Samsung Misses Profit Forecasts as Chip Division Collapses
Samsung Electronics reported its second-quarter operating profit at 4.7 trillion Korean won ($3.38 billion), falling short of analyst expectations due to a sharp 93.8% drop in chip business earnings.
Though the result slightly beat Samsung’s internal forecast of 4.6 trillion won, it represents a massive fall from 10.44 trillion won in Q2 2024. The company’s revenue climbed slightly to 74.6 trillion won, up from 74.07 trillion won a year ago.
Memory Chip Business Takes a Severe Hit
The steep decline came primarily from Samsung’s Device Solutions division, which houses its semiconductor and foundry units. The segment reported a Q2 operating profit of just 400 billion won, a major fall from 6.45 trillion won during the same quarter last year.
Revenue from chips dropped to 27.9 trillion won, compared to 28.56 trillion won in Q2 last year. Samsung attributed the dip to “inventory value adjustments” in memory and one-time costs linked to export restrictions in the non-memory segment.
Cautious Optimism for Second-Half Recovery
Despite these setbacks, Samsung CFO Soon-cheol Park shared a cautiously optimistic outlook for the remainder of the year.
“The IT industry appears poised for a gradual recovery fueled by growing AI and robotics momentum,” he said during the earnings call. He expects earnings to steadily improve in the second half, with Q2 marking the bottom.
Additionally, Samsung pointed out that the conclusion of U.S.–South Korea trade talks helped reduce uncertainty. Still, it warned of ongoing risks tied to Washington’s semiconductor industry probe, which may bring new tariffs.
Foundry Business Seeks Growth Through AI Chips and U.S. Deals
Noh Mi-jung, VP of Samsung’s Foundry division, expressed hope for stronger revenues in H2, citing the full-scale production of 2-nanometer mobile chips.
A potential game-changer is Samsung’s recent $16.5 billion chip supply contract, reportedly with Tesla, to produce AI6 chips at its upcoming Texas factory. Elon Musk confirmed the partnership, hinting that the deal’s scale could increase.
Analysts believe this collaboration may attract more clients to Samsung’s foundry services, although some warn of higher production costs in the U.S. compared to Korea.
Still, Arete Research analyst Nam Hyung Kim noted it’s too early to declare this a decisive win against TSMC, the current market leader.

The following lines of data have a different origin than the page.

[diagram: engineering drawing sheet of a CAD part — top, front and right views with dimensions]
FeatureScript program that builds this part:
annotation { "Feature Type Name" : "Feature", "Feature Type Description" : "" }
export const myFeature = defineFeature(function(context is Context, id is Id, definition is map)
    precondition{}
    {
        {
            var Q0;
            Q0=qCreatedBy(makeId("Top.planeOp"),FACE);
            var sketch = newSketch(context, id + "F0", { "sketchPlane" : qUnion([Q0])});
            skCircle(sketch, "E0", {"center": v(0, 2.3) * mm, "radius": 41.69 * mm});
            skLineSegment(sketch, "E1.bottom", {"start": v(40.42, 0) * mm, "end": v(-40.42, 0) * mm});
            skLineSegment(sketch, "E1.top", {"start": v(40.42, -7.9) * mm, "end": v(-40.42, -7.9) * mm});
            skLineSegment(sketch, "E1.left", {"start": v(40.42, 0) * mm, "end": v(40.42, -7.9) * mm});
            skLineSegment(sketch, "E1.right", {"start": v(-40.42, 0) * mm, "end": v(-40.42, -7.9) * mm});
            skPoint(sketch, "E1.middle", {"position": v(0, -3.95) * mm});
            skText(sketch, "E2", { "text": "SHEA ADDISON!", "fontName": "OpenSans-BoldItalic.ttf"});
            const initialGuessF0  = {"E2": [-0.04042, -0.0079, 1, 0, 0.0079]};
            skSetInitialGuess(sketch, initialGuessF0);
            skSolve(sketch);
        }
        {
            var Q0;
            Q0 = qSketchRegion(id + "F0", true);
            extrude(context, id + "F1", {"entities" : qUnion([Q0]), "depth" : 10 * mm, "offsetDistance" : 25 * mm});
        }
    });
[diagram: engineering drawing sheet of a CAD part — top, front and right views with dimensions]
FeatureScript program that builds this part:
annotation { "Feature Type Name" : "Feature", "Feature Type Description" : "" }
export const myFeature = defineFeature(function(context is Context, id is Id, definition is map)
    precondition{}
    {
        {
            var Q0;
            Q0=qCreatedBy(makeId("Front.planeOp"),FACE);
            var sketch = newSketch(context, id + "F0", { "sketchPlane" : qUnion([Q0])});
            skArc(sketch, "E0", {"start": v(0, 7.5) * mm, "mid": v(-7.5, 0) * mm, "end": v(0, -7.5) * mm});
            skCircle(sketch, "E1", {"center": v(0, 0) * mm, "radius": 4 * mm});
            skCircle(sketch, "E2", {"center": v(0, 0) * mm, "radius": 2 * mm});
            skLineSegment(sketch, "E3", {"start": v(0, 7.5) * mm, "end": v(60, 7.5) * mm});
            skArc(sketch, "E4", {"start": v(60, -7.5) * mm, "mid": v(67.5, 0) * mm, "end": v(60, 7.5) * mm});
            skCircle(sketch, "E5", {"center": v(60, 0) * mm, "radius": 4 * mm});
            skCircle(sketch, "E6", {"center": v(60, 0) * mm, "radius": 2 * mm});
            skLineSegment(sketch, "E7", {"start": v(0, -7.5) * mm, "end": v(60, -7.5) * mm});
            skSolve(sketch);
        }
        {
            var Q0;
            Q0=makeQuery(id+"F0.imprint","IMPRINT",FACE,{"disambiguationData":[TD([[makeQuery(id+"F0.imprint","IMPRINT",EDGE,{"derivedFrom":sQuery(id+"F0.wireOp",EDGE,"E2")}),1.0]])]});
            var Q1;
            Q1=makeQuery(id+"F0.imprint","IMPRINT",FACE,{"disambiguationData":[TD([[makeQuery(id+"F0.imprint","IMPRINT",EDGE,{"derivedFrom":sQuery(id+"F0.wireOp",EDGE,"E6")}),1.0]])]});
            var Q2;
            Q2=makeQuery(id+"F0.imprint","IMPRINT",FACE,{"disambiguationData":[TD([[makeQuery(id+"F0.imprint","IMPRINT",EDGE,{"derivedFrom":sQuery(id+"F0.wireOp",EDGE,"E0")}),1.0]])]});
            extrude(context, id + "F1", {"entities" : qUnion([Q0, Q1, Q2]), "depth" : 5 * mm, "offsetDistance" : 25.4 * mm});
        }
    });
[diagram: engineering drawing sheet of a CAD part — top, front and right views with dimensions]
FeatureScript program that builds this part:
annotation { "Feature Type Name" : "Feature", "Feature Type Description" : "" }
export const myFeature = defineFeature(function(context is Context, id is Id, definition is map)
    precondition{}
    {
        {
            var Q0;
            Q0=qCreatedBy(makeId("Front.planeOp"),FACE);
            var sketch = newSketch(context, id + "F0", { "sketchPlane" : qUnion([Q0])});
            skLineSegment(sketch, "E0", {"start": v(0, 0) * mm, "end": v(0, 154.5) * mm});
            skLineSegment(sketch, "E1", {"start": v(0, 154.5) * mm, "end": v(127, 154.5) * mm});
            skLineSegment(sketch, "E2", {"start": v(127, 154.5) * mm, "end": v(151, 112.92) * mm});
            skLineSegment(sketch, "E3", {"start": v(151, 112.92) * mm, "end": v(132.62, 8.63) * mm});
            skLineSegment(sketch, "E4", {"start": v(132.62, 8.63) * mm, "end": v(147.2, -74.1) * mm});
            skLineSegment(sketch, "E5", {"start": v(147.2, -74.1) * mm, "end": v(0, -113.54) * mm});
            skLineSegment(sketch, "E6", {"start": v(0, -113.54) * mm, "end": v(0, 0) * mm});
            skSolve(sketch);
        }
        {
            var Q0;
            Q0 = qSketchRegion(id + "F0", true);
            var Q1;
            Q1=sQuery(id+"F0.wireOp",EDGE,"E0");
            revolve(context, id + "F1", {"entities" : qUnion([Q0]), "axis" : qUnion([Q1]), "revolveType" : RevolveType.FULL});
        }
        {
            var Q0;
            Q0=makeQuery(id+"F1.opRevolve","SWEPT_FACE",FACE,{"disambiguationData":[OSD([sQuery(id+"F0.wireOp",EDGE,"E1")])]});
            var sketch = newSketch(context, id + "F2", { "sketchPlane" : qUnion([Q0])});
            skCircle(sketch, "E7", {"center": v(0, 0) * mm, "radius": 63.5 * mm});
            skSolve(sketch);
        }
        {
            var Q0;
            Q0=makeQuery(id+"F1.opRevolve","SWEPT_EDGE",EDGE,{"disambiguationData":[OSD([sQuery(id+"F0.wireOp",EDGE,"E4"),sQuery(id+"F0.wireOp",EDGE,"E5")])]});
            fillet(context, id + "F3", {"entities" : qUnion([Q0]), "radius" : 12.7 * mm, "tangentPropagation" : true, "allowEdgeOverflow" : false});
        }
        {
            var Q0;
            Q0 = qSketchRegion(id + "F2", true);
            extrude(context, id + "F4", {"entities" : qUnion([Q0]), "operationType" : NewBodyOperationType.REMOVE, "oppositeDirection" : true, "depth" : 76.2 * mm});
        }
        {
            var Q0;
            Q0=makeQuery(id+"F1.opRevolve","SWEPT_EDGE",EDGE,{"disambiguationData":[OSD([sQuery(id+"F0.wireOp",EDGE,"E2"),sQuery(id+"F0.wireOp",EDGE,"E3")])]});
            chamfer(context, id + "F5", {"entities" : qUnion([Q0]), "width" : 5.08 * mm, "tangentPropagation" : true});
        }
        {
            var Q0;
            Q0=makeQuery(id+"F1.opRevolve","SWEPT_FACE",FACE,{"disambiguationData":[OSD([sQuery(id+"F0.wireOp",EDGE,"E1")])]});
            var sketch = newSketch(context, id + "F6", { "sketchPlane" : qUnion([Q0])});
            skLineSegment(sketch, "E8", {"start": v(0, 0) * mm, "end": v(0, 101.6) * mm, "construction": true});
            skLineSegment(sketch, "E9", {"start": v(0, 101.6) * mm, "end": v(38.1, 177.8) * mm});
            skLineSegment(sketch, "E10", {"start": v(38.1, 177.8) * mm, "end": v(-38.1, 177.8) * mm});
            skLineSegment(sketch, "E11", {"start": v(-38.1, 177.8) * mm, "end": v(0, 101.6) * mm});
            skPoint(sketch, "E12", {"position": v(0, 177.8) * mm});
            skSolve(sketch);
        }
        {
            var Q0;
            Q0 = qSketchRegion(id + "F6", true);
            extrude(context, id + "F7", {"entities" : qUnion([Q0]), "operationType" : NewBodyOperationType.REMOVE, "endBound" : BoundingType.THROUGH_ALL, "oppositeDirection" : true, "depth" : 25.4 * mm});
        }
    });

Intense Competition in the Memory Market
Samsung continues to battle fierce competition in the memory space. Once the global leader, the firm now trails SK Hynix in the race to dominate high-bandwidth memory (HBM)—a key component in AI computing.
A Counterpoint Research report showed SK Hynix matching Samsung’s Q2 memory revenues, indicating a neck-and-neck race. Analysts believe SK Hynix will maintain its lead in HBM chips through the end of the year.
In response, Samsung says it is working to certify its latest HBM chips with Nvidia, aiming to regain ground in the AI hardware sector. The company also plans to expand offerings of AI-optimized, high-value chips to boost profitability.
Mobile and Networks Division Boosts Overall Earnings
Samsung’s Mobile Experience and Networks business saw a solid quarter, helping offset chip-related losses. The unit recorded an operating profit of 3.1 trillion won, up from 2.23 trillion won last year.
Revenue hit 29.2 trillion won, fueled by strong sales of the Galaxy S25 and Galaxy A series, along with tablet devices.
Looking ahead, Samsung aims to maintain momentum by focusing on foldable smartphones, promoting the AI-powered Galaxy A series, and retaining its edge in the premium smartphone segment.
Galaxy Foldables and Emerging Market Growth Drive Mobile Strategy
In July, Samsung unveiled three new foldable phones, targeting innovation and market share retention amid growing pressure from Chinese brands. The strategy seems effective—Canalys (Omdia) reported that Samsung retained its 19% global smartphone market share, largely due to Galaxy A series success.
Daniel Araujo, VP at Samsung’s Mobile Experience division, acknowledged challenges in mature markets, citing tariff concerns and inflation. Still, he predicted modest growth in the premium segment, driven by emerging economies and shifting consumer tastes.
Conclusion: Chip Woes Persist, But Recovery in Sight
Samsung’s Q2 results reflect a turbulent landscape, especially for its once-dominant chip business. However, resilience in mobile, emerging foundry opportunities, and growing AI demand present a multi-front path to recovery.
If Samsung can execute on AI chip innovation, boost foldable smartphone sales, and manage global supply chain costs, it may yet bounce back strongly in the second half of 2025.